What to do: Wherever the word "START" occurs in the listing, copy the whole line.
______
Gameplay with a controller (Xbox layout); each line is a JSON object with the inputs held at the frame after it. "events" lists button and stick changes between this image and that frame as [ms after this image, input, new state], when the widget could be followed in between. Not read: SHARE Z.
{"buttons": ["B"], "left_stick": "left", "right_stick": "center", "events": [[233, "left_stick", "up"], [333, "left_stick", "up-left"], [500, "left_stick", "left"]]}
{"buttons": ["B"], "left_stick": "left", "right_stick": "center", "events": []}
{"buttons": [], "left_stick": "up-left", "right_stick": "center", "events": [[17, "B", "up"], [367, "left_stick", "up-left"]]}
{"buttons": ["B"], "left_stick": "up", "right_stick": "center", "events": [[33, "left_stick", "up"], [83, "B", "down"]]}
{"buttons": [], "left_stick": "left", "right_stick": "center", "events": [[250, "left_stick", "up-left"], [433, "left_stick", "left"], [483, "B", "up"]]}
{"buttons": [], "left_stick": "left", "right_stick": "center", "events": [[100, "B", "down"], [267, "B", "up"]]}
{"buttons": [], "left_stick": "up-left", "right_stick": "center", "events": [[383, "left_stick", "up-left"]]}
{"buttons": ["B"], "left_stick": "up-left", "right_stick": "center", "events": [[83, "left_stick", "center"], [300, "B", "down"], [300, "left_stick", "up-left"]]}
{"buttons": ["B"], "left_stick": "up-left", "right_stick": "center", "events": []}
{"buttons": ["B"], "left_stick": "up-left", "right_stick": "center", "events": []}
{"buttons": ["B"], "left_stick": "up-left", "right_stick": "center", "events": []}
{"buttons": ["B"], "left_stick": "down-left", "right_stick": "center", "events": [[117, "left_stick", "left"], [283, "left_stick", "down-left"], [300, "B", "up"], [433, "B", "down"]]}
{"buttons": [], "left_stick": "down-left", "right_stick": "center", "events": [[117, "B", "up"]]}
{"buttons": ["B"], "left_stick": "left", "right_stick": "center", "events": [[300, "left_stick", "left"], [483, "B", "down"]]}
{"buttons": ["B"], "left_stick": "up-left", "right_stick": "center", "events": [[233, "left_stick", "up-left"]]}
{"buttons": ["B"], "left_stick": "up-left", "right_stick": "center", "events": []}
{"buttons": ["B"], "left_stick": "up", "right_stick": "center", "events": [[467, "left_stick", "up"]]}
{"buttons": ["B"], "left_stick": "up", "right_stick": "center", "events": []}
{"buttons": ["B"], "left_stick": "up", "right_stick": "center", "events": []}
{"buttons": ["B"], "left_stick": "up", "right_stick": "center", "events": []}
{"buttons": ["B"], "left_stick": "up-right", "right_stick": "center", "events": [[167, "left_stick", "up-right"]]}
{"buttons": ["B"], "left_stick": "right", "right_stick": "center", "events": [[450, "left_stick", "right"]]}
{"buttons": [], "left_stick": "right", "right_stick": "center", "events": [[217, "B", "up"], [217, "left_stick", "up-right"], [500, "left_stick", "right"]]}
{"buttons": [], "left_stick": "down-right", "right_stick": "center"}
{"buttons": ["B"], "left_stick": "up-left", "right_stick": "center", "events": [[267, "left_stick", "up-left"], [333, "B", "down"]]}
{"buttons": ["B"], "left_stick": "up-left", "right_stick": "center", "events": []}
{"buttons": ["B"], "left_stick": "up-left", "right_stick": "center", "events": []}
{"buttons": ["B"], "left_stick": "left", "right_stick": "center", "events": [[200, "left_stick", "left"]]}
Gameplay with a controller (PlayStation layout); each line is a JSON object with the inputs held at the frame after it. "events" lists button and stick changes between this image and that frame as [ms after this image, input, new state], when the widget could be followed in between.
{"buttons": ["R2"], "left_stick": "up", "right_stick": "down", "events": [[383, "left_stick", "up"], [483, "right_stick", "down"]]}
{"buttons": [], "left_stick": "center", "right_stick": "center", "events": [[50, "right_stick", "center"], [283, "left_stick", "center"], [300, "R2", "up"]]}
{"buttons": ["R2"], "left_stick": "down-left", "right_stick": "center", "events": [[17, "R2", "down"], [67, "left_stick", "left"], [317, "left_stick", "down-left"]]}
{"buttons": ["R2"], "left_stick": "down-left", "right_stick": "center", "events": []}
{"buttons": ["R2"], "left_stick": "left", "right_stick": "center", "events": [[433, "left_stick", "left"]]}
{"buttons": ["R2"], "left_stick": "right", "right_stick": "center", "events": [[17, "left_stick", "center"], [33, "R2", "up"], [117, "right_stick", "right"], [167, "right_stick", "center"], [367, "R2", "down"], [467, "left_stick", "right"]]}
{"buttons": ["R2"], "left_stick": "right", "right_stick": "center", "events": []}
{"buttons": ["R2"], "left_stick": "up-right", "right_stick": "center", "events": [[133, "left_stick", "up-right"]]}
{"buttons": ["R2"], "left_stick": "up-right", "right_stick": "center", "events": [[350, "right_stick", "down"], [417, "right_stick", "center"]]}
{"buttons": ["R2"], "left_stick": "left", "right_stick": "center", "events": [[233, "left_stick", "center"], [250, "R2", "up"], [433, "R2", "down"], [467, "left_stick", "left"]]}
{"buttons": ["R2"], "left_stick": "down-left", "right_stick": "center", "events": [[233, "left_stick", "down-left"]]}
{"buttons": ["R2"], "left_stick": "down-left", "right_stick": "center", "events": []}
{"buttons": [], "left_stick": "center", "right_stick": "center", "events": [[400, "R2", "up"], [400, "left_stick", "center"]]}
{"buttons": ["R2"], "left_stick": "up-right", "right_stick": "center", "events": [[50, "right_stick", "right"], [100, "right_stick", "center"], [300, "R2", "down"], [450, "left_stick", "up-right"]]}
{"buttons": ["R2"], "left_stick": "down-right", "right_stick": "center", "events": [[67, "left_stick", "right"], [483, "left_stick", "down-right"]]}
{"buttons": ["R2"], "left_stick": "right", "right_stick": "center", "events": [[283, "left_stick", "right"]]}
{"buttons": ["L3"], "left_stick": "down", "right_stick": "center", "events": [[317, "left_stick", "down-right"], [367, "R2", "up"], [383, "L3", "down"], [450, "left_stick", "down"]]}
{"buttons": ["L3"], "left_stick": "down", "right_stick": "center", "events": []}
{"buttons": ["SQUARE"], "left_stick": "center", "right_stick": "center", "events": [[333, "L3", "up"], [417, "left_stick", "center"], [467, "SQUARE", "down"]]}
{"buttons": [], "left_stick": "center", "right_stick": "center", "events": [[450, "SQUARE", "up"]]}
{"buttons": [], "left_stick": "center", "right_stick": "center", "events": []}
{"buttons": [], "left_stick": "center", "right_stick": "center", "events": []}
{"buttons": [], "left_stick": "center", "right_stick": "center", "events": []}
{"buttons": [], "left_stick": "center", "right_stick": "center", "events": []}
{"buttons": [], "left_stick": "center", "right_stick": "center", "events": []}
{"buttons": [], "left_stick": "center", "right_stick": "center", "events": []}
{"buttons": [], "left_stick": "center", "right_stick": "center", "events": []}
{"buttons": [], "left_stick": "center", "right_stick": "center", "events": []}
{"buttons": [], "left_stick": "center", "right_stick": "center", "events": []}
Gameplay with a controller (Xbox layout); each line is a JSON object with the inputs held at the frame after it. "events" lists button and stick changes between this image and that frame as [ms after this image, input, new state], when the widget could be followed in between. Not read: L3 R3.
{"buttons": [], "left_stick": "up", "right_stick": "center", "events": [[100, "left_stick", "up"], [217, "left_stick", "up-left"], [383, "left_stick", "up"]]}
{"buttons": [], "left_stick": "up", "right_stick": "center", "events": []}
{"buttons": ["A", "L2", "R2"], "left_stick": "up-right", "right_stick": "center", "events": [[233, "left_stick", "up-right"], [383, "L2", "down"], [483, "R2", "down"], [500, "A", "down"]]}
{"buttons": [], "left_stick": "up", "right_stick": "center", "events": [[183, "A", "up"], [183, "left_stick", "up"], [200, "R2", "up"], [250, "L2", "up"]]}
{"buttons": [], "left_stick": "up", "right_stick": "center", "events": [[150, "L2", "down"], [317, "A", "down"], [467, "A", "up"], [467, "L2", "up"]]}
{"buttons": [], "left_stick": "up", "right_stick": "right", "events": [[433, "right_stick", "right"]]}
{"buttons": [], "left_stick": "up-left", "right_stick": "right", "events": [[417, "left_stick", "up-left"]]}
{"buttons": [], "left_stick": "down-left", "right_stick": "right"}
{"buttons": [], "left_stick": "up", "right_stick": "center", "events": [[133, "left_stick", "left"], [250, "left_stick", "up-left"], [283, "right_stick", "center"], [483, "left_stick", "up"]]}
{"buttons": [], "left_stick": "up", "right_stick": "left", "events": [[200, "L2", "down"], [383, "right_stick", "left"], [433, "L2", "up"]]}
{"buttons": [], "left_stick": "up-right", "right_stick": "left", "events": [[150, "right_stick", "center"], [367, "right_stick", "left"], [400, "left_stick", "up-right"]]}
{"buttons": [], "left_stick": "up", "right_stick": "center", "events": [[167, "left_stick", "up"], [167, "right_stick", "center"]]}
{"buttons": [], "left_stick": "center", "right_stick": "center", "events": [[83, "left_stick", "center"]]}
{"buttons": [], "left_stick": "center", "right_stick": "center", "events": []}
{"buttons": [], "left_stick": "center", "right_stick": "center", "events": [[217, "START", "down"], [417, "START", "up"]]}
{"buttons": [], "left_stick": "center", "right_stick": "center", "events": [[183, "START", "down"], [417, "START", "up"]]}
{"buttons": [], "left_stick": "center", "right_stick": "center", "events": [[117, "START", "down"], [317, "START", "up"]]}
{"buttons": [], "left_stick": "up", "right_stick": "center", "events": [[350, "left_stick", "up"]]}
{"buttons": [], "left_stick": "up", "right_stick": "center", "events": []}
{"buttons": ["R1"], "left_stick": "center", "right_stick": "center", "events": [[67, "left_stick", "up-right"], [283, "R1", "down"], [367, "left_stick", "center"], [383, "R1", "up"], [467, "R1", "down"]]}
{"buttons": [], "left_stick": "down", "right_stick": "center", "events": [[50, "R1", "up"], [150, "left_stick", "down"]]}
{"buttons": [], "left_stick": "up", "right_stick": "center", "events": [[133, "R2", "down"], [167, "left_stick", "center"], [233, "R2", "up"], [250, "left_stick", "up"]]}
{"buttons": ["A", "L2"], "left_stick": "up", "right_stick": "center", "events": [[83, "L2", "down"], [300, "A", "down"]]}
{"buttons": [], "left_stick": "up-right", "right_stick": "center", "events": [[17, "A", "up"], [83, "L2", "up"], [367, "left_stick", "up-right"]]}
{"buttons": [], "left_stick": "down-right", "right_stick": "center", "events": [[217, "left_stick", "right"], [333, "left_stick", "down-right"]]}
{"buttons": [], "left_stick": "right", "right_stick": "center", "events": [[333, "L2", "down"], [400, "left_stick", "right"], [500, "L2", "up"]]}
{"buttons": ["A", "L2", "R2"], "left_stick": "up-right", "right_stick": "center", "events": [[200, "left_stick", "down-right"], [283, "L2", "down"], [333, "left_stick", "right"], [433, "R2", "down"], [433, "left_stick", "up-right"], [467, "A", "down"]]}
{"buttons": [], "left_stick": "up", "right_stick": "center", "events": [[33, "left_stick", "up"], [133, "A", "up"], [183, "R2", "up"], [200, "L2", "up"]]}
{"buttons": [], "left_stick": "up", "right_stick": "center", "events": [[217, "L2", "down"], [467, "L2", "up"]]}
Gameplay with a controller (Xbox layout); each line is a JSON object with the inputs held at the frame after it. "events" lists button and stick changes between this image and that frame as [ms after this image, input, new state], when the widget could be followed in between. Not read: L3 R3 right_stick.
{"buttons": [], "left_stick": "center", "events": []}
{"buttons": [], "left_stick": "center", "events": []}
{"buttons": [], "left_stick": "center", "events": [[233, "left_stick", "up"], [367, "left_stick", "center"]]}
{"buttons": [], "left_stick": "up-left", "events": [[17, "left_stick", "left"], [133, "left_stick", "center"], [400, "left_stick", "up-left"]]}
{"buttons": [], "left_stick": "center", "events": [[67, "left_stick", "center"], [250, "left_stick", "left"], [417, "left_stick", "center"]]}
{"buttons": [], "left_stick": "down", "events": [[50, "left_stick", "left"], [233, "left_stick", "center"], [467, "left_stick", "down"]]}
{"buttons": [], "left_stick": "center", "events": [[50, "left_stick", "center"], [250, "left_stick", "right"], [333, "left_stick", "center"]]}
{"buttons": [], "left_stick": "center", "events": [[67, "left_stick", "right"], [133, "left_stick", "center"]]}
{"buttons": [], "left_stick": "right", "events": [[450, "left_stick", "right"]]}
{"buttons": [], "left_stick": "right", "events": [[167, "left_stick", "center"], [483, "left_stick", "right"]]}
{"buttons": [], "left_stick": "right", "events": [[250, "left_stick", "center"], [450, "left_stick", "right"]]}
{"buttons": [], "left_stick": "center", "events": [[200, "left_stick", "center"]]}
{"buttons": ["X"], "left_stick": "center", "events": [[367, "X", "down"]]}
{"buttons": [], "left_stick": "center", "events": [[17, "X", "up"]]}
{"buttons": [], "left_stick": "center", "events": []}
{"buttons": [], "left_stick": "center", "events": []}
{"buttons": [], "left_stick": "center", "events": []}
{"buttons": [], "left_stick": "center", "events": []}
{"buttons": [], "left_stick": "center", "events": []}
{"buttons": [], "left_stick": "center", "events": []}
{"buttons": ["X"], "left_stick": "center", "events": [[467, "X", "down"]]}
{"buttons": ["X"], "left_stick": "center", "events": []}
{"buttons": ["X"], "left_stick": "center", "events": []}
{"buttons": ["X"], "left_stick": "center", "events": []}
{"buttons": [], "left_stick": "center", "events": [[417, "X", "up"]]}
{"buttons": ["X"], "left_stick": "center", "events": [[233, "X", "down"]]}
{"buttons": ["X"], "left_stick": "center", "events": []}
______
Solution to the problem:
{"buttons": [], "left_stick": "center", "right_stick": "center", "events": [[217, "START", "down"], [417, "START", "up"]]}
{"buttons": [], "left_stick": "center", "right_stick": "center", "events": [[183, "START", "down"], [417, "START", "up"]]}
{"buttons": [], "left_stick": "center", "right_stick": "center", "events": [[117, "START", "down"], [317, "START", "up"]]}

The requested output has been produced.